Directions for the data below: repeat exactly the lines from the one with "left knee: (254, 516)" through the one with "right ankle: (92, 1475)", both included, and omit all pictures.

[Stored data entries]
****************
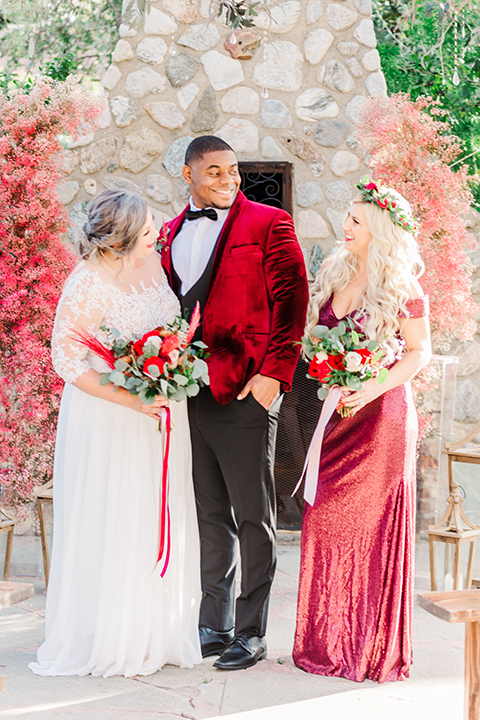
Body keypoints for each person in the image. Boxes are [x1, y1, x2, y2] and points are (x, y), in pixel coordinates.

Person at [29, 189, 202, 678]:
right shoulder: (87, 283)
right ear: (120, 241)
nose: (158, 233)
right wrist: (134, 399)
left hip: (161, 413)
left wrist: (170, 375)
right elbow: (67, 360)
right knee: (118, 515)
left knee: (155, 514)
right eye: (148, 230)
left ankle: (155, 629)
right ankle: (112, 636)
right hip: (109, 418)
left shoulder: (152, 267)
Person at [161, 136, 309, 670]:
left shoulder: (268, 223)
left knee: (254, 516)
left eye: (234, 171)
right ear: (188, 175)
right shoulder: (170, 232)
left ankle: (251, 631)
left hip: (248, 388)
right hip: (191, 392)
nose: (229, 181)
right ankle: (213, 623)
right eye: (216, 172)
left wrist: (276, 373)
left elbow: (293, 298)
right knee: (209, 514)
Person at [293, 180, 431, 683]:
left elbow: (419, 352)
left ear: (378, 228)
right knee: (324, 517)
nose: (345, 227)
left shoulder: (405, 287)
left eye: (355, 220)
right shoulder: (336, 269)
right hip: (337, 413)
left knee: (369, 526)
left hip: (382, 417)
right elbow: (316, 336)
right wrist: (326, 363)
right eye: (347, 218)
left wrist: (372, 387)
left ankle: (370, 648)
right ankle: (325, 640)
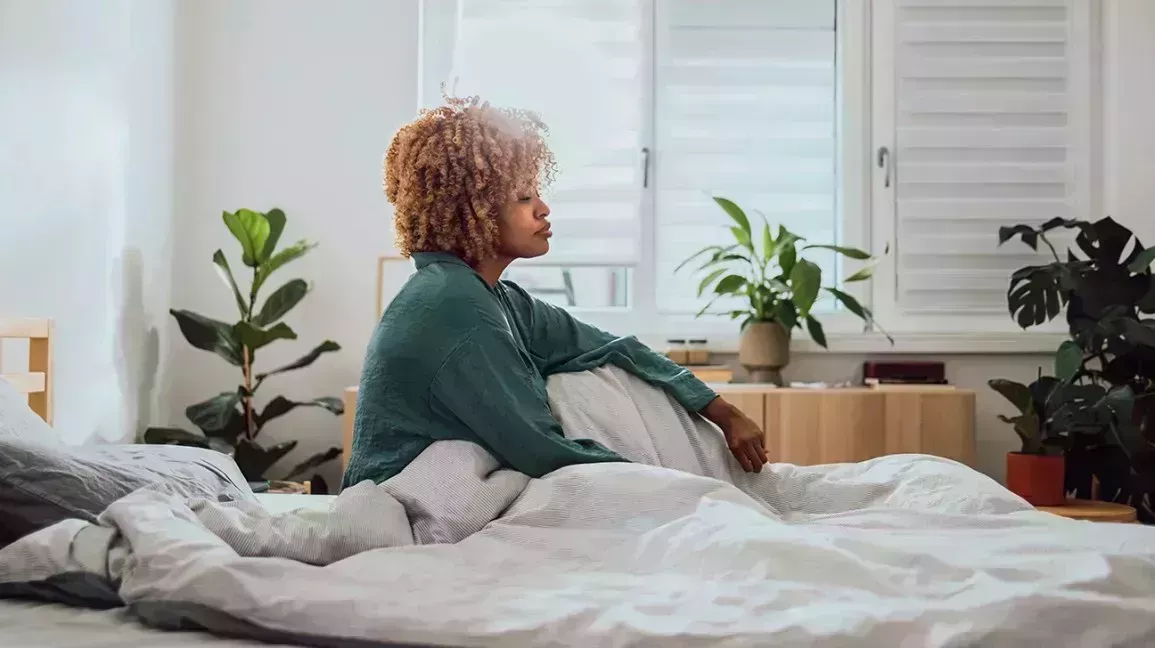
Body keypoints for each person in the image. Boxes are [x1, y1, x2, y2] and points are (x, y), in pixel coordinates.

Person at [341, 95, 768, 488]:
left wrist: (721, 411)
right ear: (473, 209)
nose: (544, 208)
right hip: (413, 505)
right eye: (524, 197)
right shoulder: (453, 306)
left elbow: (614, 346)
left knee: (589, 375)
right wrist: (677, 486)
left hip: (450, 487)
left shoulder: (496, 298)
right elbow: (542, 451)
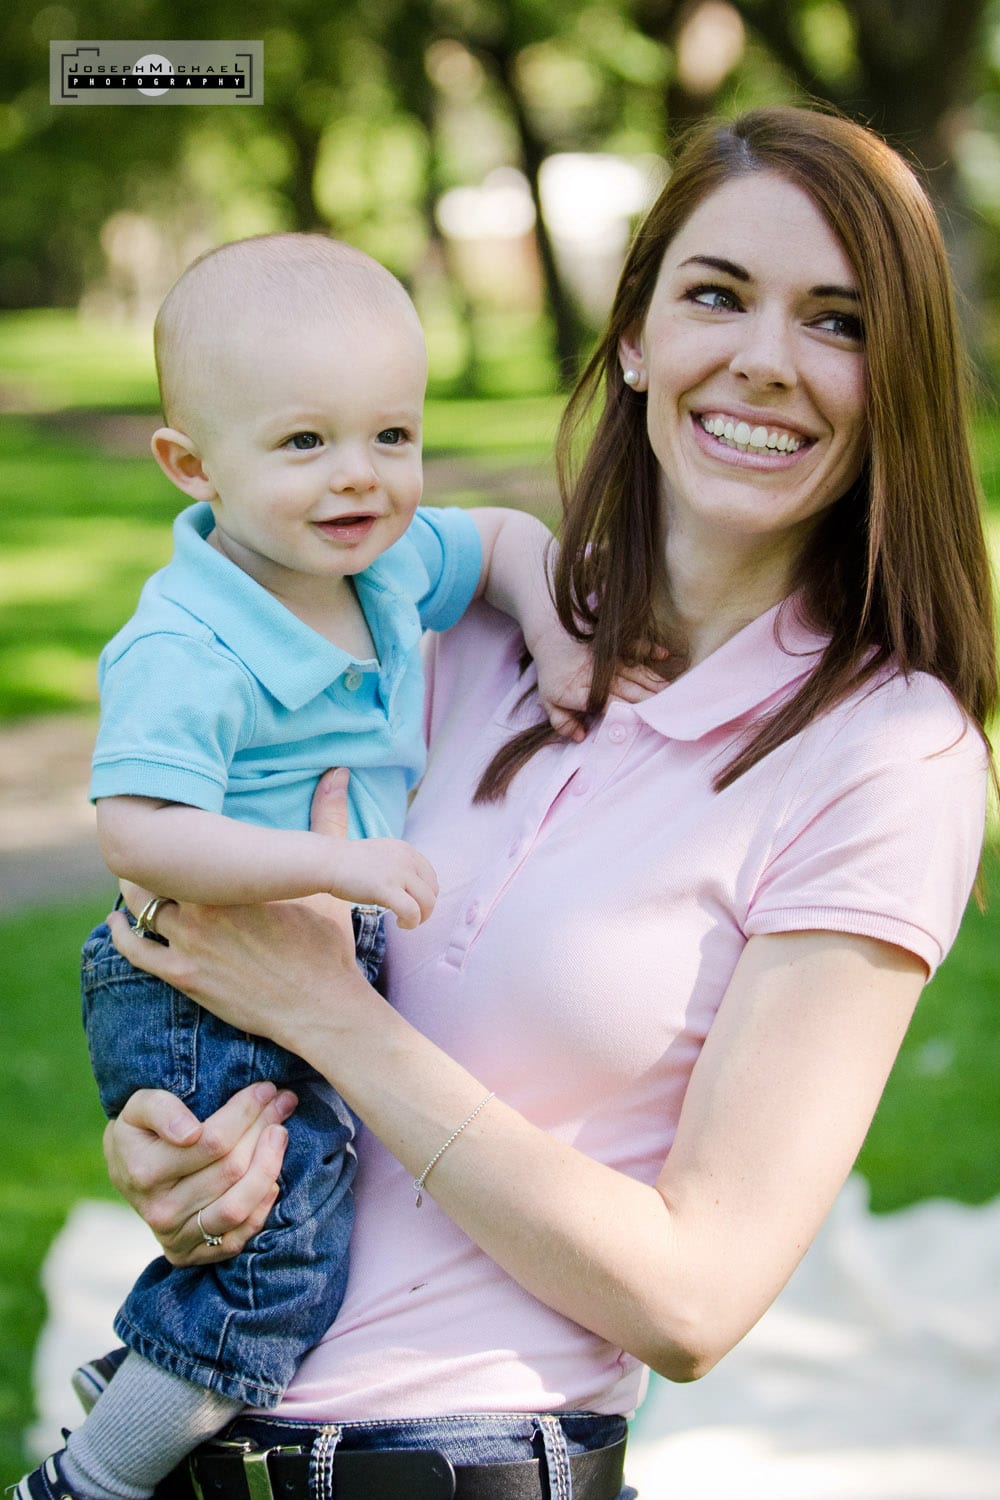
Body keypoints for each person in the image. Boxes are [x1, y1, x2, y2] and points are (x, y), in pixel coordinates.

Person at [56, 105, 1000, 1500]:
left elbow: (693, 1300)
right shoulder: (445, 623)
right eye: (717, 295)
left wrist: (330, 1016)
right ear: (633, 334)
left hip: (458, 1461)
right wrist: (178, 1149)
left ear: (898, 379)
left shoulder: (886, 755)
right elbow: (199, 910)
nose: (764, 361)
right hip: (200, 1455)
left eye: (840, 322)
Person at [16, 235, 663, 1500]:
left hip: (302, 945)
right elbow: (136, 831)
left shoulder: (373, 567)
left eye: (392, 436)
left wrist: (554, 632)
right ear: (190, 466)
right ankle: (92, 1475)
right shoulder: (189, 643)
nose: (359, 477)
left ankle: (158, 1375)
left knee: (282, 1231)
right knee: (273, 1265)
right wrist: (330, 863)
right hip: (198, 973)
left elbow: (501, 537)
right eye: (304, 444)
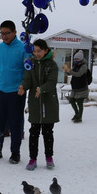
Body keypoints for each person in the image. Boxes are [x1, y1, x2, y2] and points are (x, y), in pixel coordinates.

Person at [0, 20, 26, 164]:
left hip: (16, 92)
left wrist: (24, 86)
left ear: (15, 32)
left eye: (7, 33)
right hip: (0, 91)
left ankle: (15, 153)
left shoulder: (23, 49)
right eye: (2, 33)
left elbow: (28, 71)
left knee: (15, 123)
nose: (4, 36)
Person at [18, 39, 60, 170]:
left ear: (45, 50)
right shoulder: (31, 64)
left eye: (39, 51)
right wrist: (23, 86)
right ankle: (32, 159)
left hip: (49, 102)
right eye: (34, 51)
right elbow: (28, 80)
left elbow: (52, 82)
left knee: (48, 132)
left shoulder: (52, 65)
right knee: (34, 132)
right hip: (35, 103)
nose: (36, 54)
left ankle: (49, 157)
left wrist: (41, 89)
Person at [63, 50, 89, 123]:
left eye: (77, 59)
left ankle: (79, 117)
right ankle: (76, 114)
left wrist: (70, 71)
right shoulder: (76, 65)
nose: (75, 60)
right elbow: (71, 73)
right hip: (75, 87)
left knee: (79, 102)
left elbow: (78, 74)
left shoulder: (84, 66)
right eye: (75, 59)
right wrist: (66, 71)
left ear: (81, 59)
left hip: (82, 87)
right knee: (71, 100)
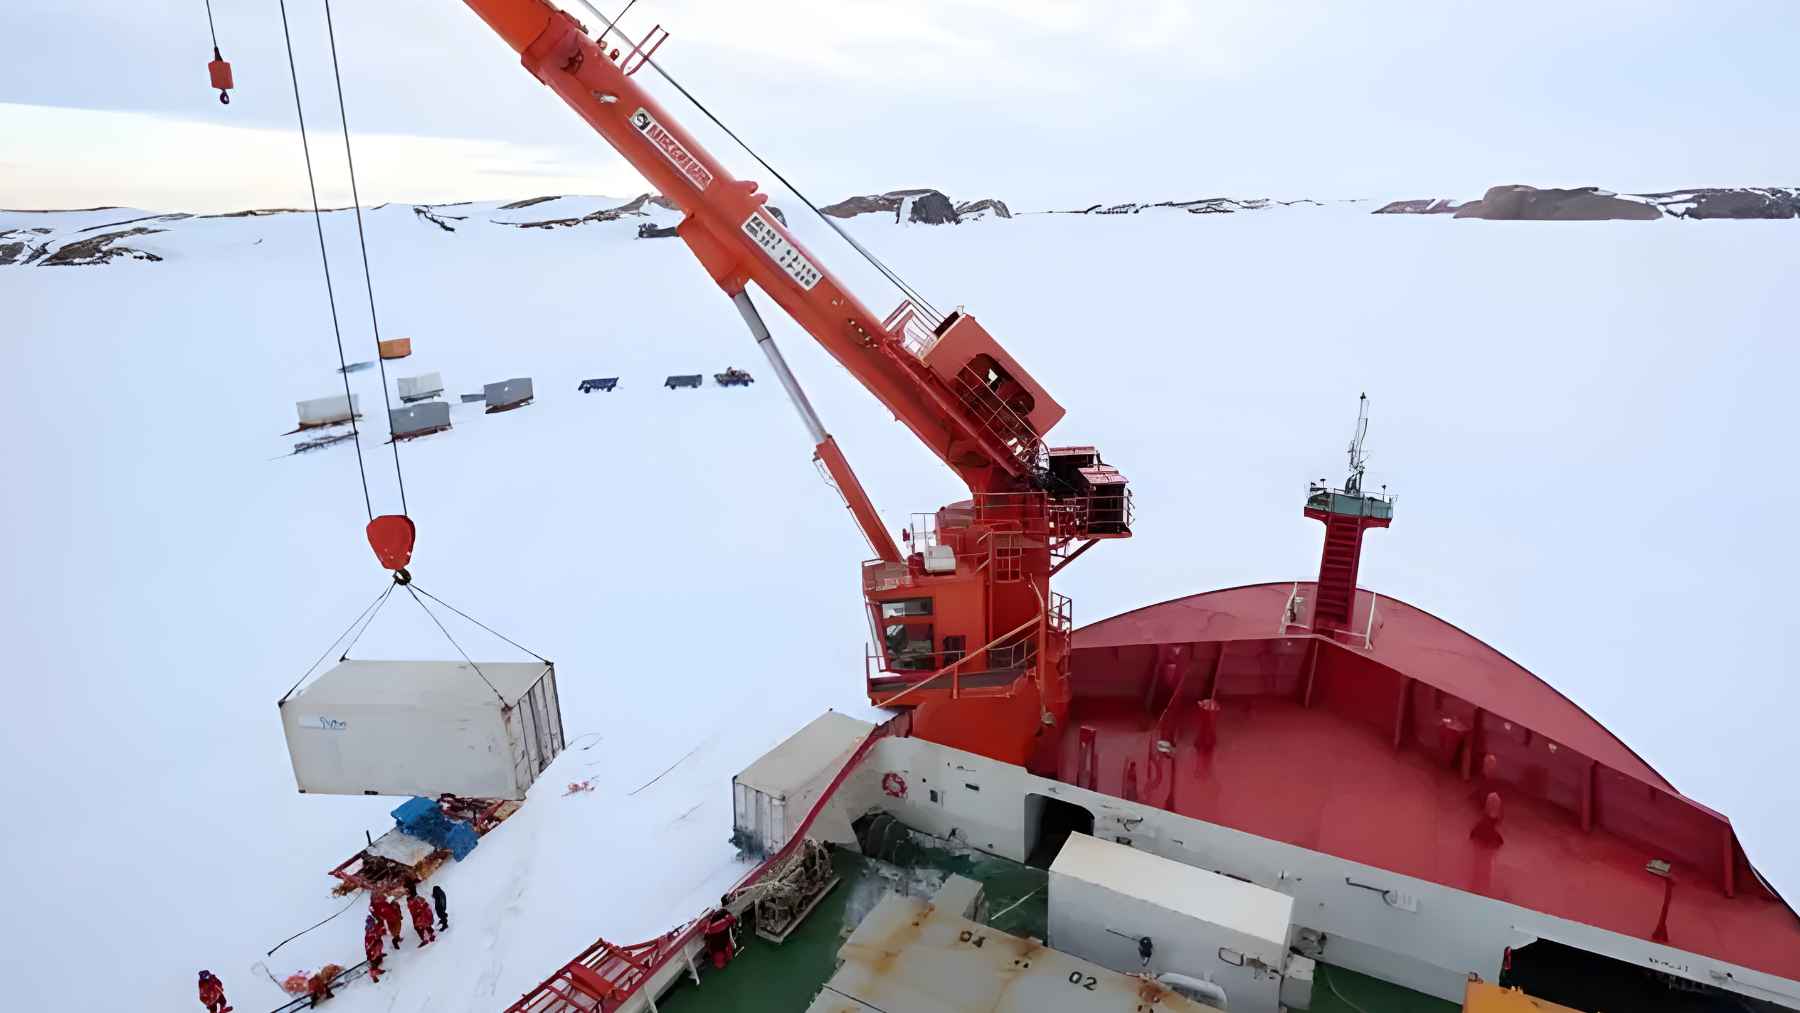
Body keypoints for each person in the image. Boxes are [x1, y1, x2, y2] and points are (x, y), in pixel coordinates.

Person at [363, 914, 386, 984]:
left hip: (377, 946)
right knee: (374, 961)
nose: (371, 924)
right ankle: (374, 974)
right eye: (370, 923)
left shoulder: (374, 927)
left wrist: (381, 932)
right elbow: (368, 945)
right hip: (372, 950)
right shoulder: (368, 934)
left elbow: (379, 930)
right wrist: (372, 952)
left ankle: (379, 957)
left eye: (372, 922)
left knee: (379, 958)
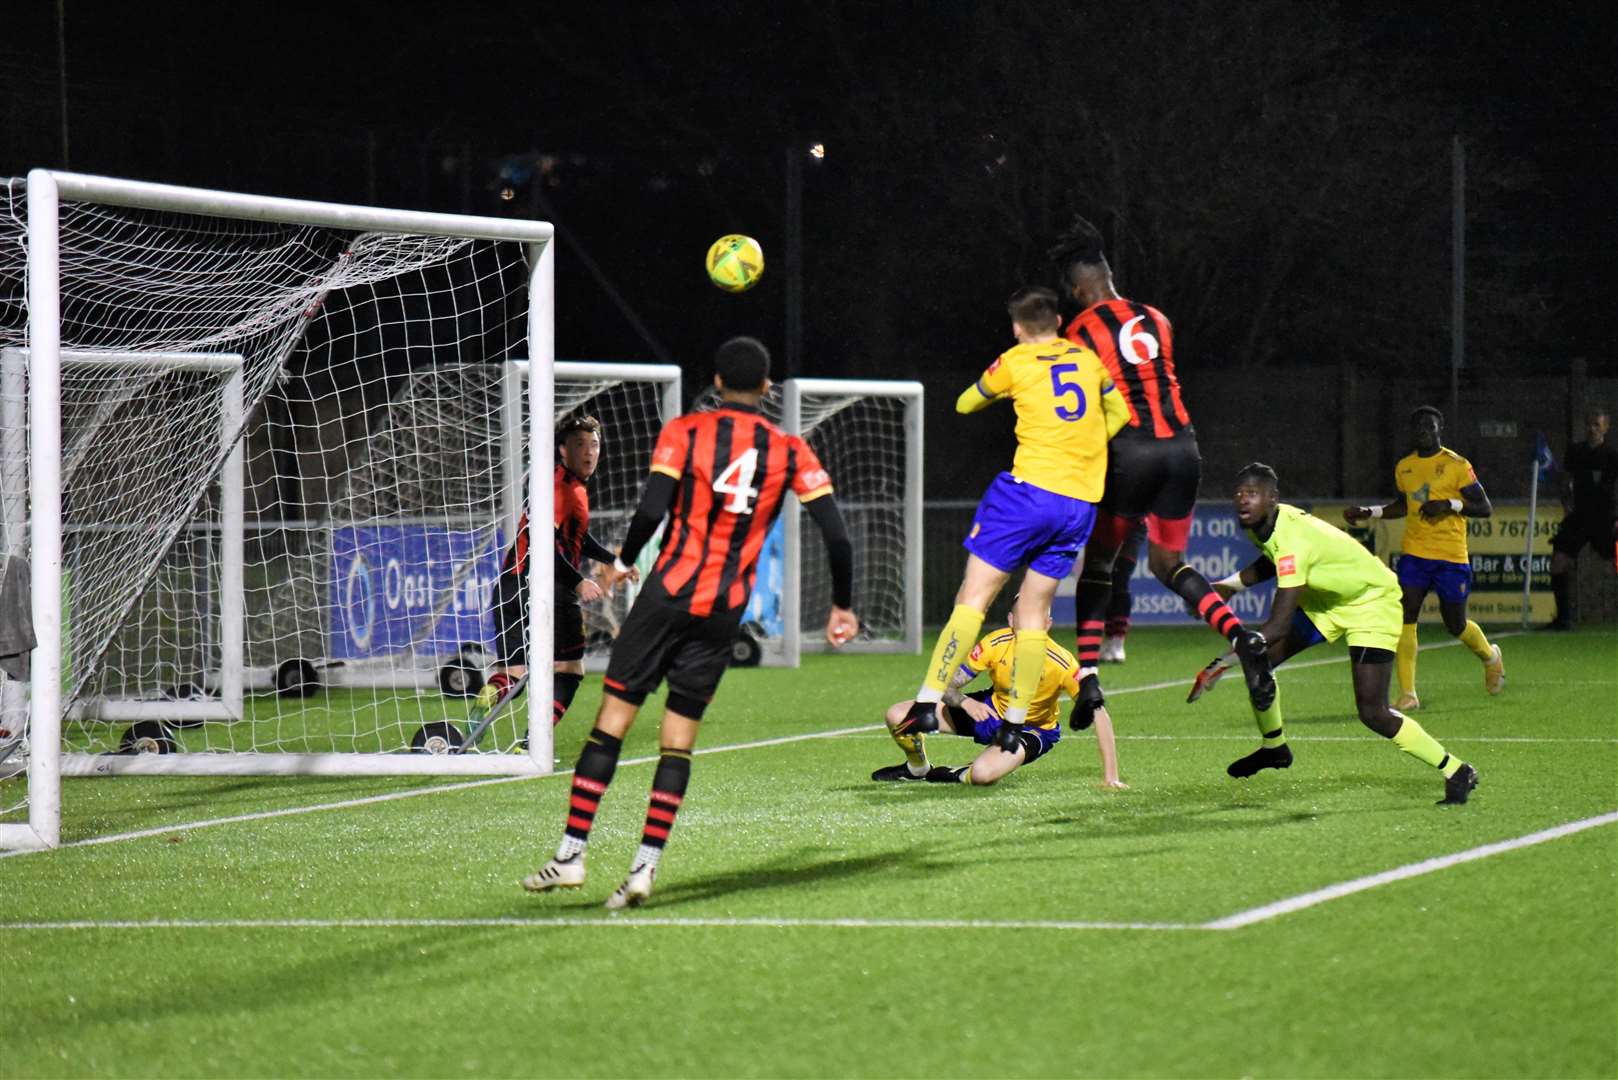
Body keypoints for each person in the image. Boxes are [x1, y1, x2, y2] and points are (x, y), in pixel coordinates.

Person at [522, 337, 859, 909]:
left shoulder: (686, 432)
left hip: (668, 596)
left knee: (610, 725)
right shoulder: (791, 450)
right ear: (768, 389)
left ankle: (572, 856)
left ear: (717, 384)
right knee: (677, 743)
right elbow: (837, 534)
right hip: (723, 612)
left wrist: (625, 558)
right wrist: (842, 605)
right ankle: (643, 870)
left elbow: (653, 509)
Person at [1048, 215, 1269, 726]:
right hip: (1183, 449)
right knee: (1168, 563)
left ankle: (1087, 682)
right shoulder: (1157, 317)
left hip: (1132, 453)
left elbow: (1085, 406)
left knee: (1099, 564)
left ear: (1081, 286)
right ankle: (1241, 635)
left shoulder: (1082, 330)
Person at [894, 286, 1129, 754]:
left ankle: (927, 699)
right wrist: (1080, 443)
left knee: (974, 597)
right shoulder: (1087, 360)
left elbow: (965, 403)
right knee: (1033, 614)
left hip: (1027, 494)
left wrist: (1000, 386)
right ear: (1059, 321)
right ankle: (1015, 720)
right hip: (1079, 502)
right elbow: (1120, 411)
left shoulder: (1015, 361)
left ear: (1018, 327)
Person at [1192, 463, 1478, 805]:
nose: (1243, 500)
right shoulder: (1263, 524)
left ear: (1273, 499)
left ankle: (1456, 769)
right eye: (1238, 494)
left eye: (1252, 494)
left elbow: (1278, 625)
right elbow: (1271, 559)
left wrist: (1222, 663)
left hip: (1372, 600)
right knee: (1261, 661)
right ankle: (1275, 748)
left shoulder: (1292, 539)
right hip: (1329, 601)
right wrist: (1232, 585)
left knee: (1373, 712)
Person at [471, 415, 622, 740]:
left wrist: (614, 560)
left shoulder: (555, 483)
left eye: (594, 444)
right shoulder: (565, 489)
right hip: (545, 589)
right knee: (569, 669)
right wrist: (578, 581)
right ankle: (531, 743)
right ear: (563, 451)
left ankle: (489, 697)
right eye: (580, 445)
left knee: (513, 673)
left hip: (509, 586)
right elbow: (543, 541)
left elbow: (576, 538)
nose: (589, 452)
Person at [1343, 406, 1503, 709]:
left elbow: (1484, 507)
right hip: (1415, 554)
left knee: (1455, 623)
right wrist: (1370, 512)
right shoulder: (1405, 467)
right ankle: (1408, 694)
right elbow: (1404, 505)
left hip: (1451, 557)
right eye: (1419, 427)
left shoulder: (1456, 465)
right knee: (1405, 616)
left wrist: (1449, 505)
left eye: (1430, 427)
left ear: (1439, 430)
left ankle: (1490, 656)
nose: (1424, 432)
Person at [874, 608, 1125, 788]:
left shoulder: (1062, 663)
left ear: (1047, 624)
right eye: (1022, 617)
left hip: (1032, 730)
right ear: (1011, 619)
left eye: (1035, 619)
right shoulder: (995, 642)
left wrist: (1111, 776)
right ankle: (918, 769)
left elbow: (1098, 712)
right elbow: (947, 686)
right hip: (989, 713)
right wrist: (966, 702)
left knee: (983, 774)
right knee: (898, 716)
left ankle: (959, 773)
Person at [1547, 405, 1618, 628]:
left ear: (1606, 428)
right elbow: (1565, 480)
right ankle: (1563, 619)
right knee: (1558, 560)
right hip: (1580, 516)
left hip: (1605, 517)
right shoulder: (1576, 452)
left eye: (1597, 425)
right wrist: (1566, 503)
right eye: (1589, 424)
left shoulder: (1612, 455)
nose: (1592, 429)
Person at [1099, 521, 1146, 663]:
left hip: (1133, 526)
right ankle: (1108, 638)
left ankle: (1118, 641)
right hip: (1109, 525)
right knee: (1106, 581)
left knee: (1121, 578)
****************
▶ _EXERCISE OUTPUT_
left knee: (254, 516)
left eye: (234, 171)
right ear: (188, 175)
right shoulder: (170, 232)
left ankle: (251, 631)
left hip: (248, 388)
right hip: (191, 392)
nose: (229, 181)
right ankle: (213, 623)
right eye: (216, 172)
left wrist: (276, 373)
left elbow: (293, 298)
right knee: (209, 514)
Person at [293, 180, 431, 683]:
left elbow: (419, 352)
left ear: (378, 228)
right knee: (324, 517)
nose: (345, 227)
left shoulder: (405, 287)
left eye: (355, 220)
right shoulder: (336, 269)
right hip: (337, 413)
left knee: (369, 526)
left hip: (382, 417)
right elbow: (316, 336)
right wrist: (326, 363)
right eye: (347, 218)
left wrist: (372, 387)
left ankle: (370, 648)
right ankle: (325, 640)
Body keypoints for each person in the image. Boxes are [x1, y1, x2, y2] and points are (x, y), in pixel coordinates.

Person at [341, 95, 768, 488]:
left wrist: (721, 411)
right ear: (473, 209)
nose: (544, 208)
right hip: (413, 505)
right eye: (524, 197)
right shoulder: (453, 306)
left elbow: (614, 346)
left knee: (589, 375)
right wrist: (677, 486)
left hip: (450, 487)
left shoulder: (496, 298)
right elbow: (542, 451)
Body keypoints for each person in the image. Boxes are [x1, y1, x2, y2] and points are (x, y), in pixel coordinates.

Person at [56, 105, 1000, 1500]:
left elbow: (693, 1300)
right shoulder: (445, 623)
right eye: (717, 295)
left wrist: (330, 1016)
right ear: (633, 334)
left hip: (458, 1461)
right wrist: (178, 1149)
left ear: (898, 379)
left shoulder: (886, 755)
right elbow: (199, 910)
nose: (764, 361)
right hip: (200, 1455)
left eye: (840, 322)
Person at [16, 235, 663, 1500]:
left hip: (302, 945)
right elbow: (136, 831)
left shoulder: (373, 567)
left eye: (392, 436)
left wrist: (554, 632)
right ear: (190, 466)
right ankle: (92, 1475)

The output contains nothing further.